Background
John Vipond Davies was born on October 13, 1862 in Swansea, Wales. He was the first son and fourth of eleven children of Andrew Davies, a physician, and Emily (Vipond) Davies.
John Vipond Davies was born on October 13, 1862 in Swansea, Wales. He was the first son and fourth of eleven children of Andrew Davies, a physician, and Emily (Vipond) Davies.
Davies was educated at Wesleyan College, Taunton, England, and, reportedly, at the University of London, though he did not receive a degree.
For the ten or twelve years after University Davies followed a varied career, at first, beginning in 1880, as apprentice to an engineering contracting firm engaged in dry-dock, engine-building, and structural work, then in the employ of two coal-mining companies in Monmouthshire. His mining and mechanical experience provided a useful background for his later work in the field of sub-aqueous tunneling and difficult foundation undertakings.
In 1889 he came to the United States, where his first employment was with the Philadelphia & Reading Railroad on the development of a coal-briquetting plant. His work for this railroad brought him to New York City, where he met and became chief assistant to Charles M. Jacobs, who was then constructing the East River Gas Tunnel, a pioneer venture in what was to become the most tunneled city of the world. Soon after its completion, in 1893, the two men formed the firm of Jacobs and Davies, which throughout the earlier years of the twentieth century occupied a leading position in the development of sub-aqueous and pneumatic foundation work in the New York area.
As early as 1879 an attempt had been made to supplement or replace ferry service by means of a tunnel under the Hudson River from Manhattan Island to the New Jersey shore. The technique was both hazardous and new to American engineers, and the project came to a standstill after a sudden "blow" trapped twenty workers. British engineers, on the other hand, had had long experience with this type of work, dating back to the first notable sub-aqueous tunnel, the Thames Tunnel, completed in 1843.
Thus it came about that a famous firm of British contractors, Pearson and Sons, with Jacobs and Davies as consultants, took up the task of completing the first Hudson River tunnel, and it was finally "holed through" in 1904. This was the first in the extensive Hudson-Manhattan system of tunnels. In their work in the Hudson silt, Jacobs and Davies originated the technique, since followed where conditions permit, of simply shoving aside the greater part of the silt ahead of the tunneling shield and taking in but a small fraction of the displaced material.
The firm later went ahead with the uptown tunnels at 33rd Street and also designed and supervised the construction of the remarkable foundations for the Hudson-Manhattan Terminal building on Church Street. Here a complete enclosing ring of fifty-one pneumatic caissons, sealed on rock 110 feet below curb level, provided not only terminal facilities but a power station seventy-seven feet below street level and fifty-eight feet below water level--a plan later followed in building the Federal Reserve, the New York Telephone, and other buildings where space below street level was essential. While Davies will be recalled largely because of this early work in New York, he was consultant on a number of other major undertakings, including virtually every notable tunnel project during the period of his active career.
As president of his firm from 1917 until his death, he planned or advised on a water-supply tunnel under the Detroit River, on power station intake and discharge tunnels for the New York Edison Company, on the difficult and hazardous Consolidated Gas Company tunnel under Hell Gate at New York City, on projected tunnels at New Orleans and San Francisco, and on the Moffat Tunnel in the Rockies.
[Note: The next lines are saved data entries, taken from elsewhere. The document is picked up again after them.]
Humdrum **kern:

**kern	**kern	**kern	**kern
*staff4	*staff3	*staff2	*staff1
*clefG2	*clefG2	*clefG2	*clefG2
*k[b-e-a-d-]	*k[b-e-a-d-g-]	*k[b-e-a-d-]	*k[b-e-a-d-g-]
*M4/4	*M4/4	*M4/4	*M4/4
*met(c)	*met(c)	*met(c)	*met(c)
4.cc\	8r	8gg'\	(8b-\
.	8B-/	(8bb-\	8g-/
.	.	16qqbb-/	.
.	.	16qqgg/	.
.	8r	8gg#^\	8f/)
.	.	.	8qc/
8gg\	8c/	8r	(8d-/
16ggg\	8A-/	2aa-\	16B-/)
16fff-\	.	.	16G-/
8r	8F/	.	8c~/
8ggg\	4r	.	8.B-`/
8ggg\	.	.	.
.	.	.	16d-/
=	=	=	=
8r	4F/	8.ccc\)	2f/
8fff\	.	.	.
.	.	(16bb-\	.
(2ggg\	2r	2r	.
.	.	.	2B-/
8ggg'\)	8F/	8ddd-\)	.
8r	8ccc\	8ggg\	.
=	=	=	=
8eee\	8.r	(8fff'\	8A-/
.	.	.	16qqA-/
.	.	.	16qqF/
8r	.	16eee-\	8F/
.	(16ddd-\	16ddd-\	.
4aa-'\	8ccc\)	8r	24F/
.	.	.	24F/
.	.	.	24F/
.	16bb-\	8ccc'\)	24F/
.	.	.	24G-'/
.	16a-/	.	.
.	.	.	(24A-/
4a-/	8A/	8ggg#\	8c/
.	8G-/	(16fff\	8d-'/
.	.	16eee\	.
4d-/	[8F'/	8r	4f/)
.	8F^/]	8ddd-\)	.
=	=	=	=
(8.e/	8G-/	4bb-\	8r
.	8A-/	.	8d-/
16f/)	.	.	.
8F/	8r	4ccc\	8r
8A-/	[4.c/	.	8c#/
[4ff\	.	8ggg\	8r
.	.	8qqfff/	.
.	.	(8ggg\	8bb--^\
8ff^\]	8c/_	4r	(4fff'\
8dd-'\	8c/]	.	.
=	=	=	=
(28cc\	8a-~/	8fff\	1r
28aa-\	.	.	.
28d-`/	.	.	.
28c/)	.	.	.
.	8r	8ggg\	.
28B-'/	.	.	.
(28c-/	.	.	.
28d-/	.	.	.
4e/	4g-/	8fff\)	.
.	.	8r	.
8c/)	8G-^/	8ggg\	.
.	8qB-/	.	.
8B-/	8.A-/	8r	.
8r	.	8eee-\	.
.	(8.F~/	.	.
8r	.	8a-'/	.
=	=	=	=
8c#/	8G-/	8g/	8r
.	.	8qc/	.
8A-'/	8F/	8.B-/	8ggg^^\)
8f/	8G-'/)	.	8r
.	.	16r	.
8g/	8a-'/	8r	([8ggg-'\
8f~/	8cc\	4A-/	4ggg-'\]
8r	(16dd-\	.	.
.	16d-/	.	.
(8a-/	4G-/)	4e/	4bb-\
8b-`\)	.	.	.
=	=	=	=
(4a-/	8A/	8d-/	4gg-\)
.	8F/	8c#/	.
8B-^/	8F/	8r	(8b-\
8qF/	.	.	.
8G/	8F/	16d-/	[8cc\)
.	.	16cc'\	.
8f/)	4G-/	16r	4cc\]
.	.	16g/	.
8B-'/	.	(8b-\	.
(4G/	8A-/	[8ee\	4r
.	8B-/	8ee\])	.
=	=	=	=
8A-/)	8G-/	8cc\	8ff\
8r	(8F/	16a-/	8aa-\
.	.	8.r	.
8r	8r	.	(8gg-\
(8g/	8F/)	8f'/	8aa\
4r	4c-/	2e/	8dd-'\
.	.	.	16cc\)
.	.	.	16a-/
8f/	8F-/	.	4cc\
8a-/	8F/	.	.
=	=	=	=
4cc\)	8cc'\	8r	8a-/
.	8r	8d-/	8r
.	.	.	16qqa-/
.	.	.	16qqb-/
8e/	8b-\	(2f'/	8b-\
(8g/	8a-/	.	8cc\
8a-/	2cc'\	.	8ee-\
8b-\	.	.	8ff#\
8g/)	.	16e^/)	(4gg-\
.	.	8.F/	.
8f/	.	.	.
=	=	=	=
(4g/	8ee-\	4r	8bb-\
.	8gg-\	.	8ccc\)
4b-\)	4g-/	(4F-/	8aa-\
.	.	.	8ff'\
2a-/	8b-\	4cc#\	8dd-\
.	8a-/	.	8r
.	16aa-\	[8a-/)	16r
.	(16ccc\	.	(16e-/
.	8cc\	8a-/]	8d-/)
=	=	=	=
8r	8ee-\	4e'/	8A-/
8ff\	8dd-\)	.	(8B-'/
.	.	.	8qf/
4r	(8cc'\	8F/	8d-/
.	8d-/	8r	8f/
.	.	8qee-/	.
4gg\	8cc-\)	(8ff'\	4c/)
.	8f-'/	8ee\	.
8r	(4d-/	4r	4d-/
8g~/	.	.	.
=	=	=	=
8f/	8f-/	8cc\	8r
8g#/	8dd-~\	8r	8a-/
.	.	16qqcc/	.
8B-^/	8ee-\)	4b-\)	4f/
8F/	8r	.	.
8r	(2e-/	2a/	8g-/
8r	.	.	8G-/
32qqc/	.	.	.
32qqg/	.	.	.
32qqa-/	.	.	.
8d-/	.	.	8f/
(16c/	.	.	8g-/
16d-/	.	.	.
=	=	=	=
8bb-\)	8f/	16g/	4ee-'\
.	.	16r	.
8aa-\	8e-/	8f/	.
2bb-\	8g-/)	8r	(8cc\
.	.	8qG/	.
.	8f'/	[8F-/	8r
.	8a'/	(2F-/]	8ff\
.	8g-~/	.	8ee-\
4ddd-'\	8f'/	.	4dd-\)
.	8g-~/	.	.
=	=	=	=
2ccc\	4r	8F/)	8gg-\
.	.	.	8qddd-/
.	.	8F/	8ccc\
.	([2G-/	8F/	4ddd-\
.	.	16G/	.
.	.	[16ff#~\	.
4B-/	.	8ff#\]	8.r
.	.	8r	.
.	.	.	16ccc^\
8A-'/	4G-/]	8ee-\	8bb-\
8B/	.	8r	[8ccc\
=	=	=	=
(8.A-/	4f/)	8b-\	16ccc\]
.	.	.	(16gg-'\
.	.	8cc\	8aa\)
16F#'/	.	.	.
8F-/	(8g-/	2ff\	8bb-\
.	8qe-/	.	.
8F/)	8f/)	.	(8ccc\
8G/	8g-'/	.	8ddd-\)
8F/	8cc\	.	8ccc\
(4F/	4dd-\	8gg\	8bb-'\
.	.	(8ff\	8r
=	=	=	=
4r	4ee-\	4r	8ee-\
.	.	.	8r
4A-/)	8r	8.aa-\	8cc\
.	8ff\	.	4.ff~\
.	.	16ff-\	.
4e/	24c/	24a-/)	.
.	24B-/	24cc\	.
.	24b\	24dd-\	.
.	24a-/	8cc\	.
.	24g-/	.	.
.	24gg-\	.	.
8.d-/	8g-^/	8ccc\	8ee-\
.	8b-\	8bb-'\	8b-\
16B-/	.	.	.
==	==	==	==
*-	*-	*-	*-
Davies was a charter member of the American Institute of Consulting Engineers.
Davies, quiet, slender "gentleman of the old school" achieved an outstanding position for his skill in one of the most difficult and dangerous construction techniques devised by man. Davies was deeply interested in the professional and ethical standards of his profession.
In 1895 Davies married Ruth Ramsey of Pottsville, Pa. They had two daughters, Margaret and Muriel, and a son, John Vipond.